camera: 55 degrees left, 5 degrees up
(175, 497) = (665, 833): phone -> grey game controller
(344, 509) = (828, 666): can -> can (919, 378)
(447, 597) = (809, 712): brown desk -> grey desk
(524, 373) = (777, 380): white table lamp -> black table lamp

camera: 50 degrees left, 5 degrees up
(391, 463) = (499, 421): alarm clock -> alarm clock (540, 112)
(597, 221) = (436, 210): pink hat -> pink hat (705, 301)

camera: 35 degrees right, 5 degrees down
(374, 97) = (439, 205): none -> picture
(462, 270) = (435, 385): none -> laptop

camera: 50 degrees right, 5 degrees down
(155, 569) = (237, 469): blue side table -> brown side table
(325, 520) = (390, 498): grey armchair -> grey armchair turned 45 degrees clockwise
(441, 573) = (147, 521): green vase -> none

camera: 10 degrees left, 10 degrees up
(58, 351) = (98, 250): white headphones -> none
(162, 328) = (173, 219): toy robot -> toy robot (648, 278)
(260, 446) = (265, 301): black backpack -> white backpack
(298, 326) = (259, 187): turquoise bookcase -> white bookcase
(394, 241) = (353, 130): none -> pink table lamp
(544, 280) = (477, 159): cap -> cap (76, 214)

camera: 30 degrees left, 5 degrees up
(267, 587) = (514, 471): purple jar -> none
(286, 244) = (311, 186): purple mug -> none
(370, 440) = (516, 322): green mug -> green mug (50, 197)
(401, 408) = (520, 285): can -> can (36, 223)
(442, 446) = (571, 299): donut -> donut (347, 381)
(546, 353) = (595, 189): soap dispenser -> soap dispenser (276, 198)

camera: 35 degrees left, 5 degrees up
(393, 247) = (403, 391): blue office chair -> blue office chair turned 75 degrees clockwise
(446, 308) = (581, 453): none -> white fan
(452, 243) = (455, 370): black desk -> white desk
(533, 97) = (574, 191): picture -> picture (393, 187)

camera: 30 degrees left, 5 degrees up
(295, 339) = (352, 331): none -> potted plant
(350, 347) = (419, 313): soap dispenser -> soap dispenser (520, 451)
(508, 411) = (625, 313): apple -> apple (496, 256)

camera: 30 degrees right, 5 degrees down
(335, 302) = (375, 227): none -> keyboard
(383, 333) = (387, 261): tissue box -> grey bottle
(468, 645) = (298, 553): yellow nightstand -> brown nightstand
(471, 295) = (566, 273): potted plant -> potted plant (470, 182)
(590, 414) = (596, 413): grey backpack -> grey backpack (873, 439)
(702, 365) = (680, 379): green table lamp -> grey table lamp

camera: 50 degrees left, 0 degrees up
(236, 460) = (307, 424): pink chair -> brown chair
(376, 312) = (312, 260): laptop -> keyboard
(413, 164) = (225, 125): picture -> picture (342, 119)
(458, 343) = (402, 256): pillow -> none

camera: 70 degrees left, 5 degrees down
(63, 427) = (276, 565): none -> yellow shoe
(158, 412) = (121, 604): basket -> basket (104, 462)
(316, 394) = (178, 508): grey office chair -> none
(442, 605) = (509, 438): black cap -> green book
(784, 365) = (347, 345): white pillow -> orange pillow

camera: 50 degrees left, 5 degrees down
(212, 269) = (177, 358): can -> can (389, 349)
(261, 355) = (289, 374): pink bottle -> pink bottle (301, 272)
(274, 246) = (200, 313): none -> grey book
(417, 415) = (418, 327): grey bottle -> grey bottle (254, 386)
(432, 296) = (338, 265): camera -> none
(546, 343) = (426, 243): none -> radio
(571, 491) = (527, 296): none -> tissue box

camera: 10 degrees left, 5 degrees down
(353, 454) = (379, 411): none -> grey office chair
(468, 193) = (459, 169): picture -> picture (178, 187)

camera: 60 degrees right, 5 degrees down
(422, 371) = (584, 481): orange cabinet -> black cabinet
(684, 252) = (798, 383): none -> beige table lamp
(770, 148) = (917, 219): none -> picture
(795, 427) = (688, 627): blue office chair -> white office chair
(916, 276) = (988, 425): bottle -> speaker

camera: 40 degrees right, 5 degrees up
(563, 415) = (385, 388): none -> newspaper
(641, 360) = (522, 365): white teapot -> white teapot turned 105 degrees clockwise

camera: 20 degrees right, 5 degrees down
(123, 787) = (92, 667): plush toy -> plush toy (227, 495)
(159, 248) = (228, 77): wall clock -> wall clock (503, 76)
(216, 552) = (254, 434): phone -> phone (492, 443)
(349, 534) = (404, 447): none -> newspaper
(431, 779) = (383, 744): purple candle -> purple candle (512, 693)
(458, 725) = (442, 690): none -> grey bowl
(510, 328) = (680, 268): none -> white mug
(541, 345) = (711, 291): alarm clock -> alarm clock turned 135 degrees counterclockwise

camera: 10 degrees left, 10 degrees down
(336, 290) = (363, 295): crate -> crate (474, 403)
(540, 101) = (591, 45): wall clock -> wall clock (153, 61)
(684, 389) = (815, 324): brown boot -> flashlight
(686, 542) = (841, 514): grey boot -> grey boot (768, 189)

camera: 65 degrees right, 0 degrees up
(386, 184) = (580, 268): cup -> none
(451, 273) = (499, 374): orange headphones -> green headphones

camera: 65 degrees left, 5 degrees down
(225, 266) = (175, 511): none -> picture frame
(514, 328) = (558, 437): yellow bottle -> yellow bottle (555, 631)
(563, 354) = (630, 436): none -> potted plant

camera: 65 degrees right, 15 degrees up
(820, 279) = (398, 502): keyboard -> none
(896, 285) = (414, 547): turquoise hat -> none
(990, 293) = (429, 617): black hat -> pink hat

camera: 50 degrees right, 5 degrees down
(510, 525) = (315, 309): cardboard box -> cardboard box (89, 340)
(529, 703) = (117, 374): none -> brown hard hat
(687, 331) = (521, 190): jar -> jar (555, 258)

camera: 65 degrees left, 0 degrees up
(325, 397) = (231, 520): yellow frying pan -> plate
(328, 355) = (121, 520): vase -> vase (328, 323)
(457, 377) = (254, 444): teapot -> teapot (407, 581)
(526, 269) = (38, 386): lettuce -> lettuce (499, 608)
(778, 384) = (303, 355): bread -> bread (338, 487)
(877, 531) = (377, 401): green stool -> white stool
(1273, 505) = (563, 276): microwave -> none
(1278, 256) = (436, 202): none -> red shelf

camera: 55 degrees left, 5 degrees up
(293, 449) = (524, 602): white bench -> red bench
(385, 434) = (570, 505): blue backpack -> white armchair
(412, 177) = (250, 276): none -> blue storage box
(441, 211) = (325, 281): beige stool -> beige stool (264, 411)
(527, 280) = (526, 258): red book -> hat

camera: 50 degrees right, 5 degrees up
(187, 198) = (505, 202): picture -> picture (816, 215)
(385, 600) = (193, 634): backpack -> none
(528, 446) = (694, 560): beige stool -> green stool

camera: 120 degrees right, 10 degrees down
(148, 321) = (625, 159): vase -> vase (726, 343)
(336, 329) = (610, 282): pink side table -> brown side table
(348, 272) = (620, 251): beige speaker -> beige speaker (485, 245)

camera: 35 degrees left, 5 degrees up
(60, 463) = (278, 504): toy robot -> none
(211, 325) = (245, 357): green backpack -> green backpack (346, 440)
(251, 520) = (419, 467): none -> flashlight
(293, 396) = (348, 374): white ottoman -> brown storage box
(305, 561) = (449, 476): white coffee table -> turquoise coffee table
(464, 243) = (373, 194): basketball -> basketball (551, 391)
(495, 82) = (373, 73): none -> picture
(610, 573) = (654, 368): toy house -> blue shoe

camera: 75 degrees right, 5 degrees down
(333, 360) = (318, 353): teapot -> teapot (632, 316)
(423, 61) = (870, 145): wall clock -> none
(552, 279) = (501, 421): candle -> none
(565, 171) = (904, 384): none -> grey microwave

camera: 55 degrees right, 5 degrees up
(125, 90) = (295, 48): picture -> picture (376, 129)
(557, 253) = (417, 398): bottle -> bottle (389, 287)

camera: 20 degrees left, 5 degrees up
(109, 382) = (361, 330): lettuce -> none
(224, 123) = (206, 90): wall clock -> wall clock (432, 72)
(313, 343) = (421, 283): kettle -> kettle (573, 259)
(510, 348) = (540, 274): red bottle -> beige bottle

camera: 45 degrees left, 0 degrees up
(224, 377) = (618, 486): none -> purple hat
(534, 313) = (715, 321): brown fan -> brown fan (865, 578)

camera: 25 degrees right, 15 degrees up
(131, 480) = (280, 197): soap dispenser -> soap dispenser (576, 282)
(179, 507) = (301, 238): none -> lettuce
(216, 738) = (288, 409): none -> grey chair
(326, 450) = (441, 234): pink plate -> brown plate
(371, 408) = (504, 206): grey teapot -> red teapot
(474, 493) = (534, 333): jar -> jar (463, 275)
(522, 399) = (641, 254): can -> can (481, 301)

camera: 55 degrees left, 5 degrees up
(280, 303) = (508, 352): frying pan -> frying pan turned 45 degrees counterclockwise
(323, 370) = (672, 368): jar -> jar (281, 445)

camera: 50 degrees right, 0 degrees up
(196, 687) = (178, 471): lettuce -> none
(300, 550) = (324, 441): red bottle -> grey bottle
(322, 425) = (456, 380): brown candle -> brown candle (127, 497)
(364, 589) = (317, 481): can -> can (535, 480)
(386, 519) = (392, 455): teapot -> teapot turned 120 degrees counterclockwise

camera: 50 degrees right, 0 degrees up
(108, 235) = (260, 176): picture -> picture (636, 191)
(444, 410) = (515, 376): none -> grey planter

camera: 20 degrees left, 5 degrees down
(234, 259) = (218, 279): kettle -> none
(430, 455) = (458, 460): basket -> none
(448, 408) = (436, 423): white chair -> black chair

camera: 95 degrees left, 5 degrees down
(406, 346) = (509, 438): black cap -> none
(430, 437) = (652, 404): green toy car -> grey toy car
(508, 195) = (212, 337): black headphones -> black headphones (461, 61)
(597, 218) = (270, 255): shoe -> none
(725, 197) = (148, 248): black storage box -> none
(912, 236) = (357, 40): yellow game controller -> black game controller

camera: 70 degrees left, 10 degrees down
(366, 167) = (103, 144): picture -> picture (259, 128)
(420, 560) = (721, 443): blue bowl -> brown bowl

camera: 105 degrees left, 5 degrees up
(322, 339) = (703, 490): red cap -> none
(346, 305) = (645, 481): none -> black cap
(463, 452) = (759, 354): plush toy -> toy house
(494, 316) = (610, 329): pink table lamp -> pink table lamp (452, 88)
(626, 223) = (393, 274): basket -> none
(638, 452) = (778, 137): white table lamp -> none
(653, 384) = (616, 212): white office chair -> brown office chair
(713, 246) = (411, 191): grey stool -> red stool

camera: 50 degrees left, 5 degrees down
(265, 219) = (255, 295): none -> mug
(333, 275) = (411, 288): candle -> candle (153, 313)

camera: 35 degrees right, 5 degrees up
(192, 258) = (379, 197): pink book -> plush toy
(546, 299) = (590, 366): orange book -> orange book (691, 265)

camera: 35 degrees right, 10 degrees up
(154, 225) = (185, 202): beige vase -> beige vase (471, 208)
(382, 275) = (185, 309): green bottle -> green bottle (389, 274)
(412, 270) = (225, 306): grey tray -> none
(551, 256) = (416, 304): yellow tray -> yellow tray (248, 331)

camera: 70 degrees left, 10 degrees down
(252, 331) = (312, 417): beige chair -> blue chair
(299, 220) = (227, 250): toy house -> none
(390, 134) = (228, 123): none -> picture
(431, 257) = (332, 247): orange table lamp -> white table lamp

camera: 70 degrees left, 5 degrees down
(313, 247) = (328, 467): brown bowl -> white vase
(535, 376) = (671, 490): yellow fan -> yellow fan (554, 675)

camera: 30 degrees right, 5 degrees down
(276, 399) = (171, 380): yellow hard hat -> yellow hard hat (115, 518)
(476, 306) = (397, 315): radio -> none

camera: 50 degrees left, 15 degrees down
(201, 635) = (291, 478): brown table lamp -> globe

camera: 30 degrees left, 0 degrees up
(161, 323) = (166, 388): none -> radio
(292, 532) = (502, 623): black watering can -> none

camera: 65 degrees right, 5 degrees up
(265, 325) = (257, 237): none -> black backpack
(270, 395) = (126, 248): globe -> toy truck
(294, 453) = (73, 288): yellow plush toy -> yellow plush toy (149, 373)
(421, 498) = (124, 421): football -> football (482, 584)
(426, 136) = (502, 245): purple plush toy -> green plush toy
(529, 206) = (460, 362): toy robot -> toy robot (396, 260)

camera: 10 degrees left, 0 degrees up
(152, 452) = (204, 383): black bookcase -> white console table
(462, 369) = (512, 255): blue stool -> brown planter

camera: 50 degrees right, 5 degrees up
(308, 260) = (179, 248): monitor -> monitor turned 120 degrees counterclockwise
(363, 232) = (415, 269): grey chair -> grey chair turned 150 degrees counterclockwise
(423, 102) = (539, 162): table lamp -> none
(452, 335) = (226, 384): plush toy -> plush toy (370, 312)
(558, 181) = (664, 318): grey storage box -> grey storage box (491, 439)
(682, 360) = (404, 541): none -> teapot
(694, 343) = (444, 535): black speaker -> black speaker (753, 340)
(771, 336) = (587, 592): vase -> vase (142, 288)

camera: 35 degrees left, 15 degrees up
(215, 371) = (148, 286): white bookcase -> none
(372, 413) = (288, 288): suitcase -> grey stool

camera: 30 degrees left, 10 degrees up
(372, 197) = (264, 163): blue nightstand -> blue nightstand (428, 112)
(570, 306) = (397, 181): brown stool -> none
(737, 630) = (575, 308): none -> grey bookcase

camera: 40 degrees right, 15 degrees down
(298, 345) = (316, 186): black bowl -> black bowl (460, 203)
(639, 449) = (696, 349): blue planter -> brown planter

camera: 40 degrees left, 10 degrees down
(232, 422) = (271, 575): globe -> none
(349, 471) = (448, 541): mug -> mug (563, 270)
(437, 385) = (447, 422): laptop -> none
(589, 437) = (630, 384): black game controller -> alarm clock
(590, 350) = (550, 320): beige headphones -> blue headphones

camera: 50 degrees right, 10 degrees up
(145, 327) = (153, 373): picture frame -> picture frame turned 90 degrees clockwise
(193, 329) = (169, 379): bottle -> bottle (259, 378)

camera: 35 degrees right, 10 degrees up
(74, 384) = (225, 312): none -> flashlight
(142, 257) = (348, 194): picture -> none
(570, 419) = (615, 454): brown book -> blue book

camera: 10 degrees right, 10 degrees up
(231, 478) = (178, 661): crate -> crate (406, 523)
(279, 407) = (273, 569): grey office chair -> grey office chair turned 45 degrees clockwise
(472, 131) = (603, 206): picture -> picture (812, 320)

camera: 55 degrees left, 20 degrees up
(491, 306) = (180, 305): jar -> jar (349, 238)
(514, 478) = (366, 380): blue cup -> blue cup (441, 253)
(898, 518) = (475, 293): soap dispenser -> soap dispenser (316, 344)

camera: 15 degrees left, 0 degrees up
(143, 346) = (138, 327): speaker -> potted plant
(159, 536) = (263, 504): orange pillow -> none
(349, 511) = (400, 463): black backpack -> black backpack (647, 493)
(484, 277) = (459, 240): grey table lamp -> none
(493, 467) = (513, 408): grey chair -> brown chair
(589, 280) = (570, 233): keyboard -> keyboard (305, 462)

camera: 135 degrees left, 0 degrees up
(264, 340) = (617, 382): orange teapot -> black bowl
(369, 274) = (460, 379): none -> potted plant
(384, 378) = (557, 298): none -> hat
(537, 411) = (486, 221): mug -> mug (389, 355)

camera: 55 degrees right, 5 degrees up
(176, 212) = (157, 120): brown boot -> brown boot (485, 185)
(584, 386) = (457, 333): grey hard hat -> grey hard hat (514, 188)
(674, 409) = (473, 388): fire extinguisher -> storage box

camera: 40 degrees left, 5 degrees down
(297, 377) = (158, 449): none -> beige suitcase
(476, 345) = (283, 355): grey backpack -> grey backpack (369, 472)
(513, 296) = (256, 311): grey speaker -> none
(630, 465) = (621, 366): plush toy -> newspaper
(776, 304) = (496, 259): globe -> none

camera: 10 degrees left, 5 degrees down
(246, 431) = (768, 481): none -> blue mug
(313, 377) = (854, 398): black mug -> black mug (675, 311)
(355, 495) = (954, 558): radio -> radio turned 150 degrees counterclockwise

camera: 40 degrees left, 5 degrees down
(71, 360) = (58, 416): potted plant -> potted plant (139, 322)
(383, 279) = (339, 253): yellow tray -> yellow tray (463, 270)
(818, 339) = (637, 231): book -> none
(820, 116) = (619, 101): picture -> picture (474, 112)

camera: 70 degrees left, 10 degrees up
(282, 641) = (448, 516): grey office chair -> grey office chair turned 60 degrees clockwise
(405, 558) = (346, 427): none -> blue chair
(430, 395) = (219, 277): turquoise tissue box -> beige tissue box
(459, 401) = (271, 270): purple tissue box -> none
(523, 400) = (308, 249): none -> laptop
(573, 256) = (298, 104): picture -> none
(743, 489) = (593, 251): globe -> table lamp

■ ■ ■

▶ [WHAT YOU WILL DO]:
Quote, with nothing altered, all lines from the start of the entries to the line that carries "(544, 280) = (477, 159): cap -> cap (76, 214)", inclusive.

▶ [THE ANSWER]:
camera: 55 degrees left, 5 degrees up
(175, 497) = (665, 833): phone -> grey game controller
(344, 509) = (828, 666): can -> can (919, 378)
(447, 597) = (809, 712): brown desk -> grey desk
(524, 373) = (777, 380): white table lamp -> black table lamp

camera: 50 degrees left, 5 degrees up
(391, 463) = (499, 421): alarm clock -> alarm clock (540, 112)
(597, 221) = (436, 210): pink hat -> pink hat (705, 301)

camera: 35 degrees right, 5 degrees down
(374, 97) = (439, 205): none -> picture
(462, 270) = (435, 385): none -> laptop

camera: 50 degrees right, 5 degrees down
(155, 569) = (237, 469): blue side table -> brown side table
(325, 520) = (390, 498): grey armchair -> grey armchair turned 45 degrees clockwise
(441, 573) = (147, 521): green vase -> none

camera: 10 degrees left, 10 degrees up
(58, 351) = (98, 250): white headphones -> none
(162, 328) = (173, 219): toy robot -> toy robot (648, 278)
(260, 446) = (265, 301): black backpack -> white backpack
(298, 326) = (259, 187): turquoise bookcase -> white bookcase
(394, 241) = (353, 130): none -> pink table lamp
(544, 280) = (477, 159): cap -> cap (76, 214)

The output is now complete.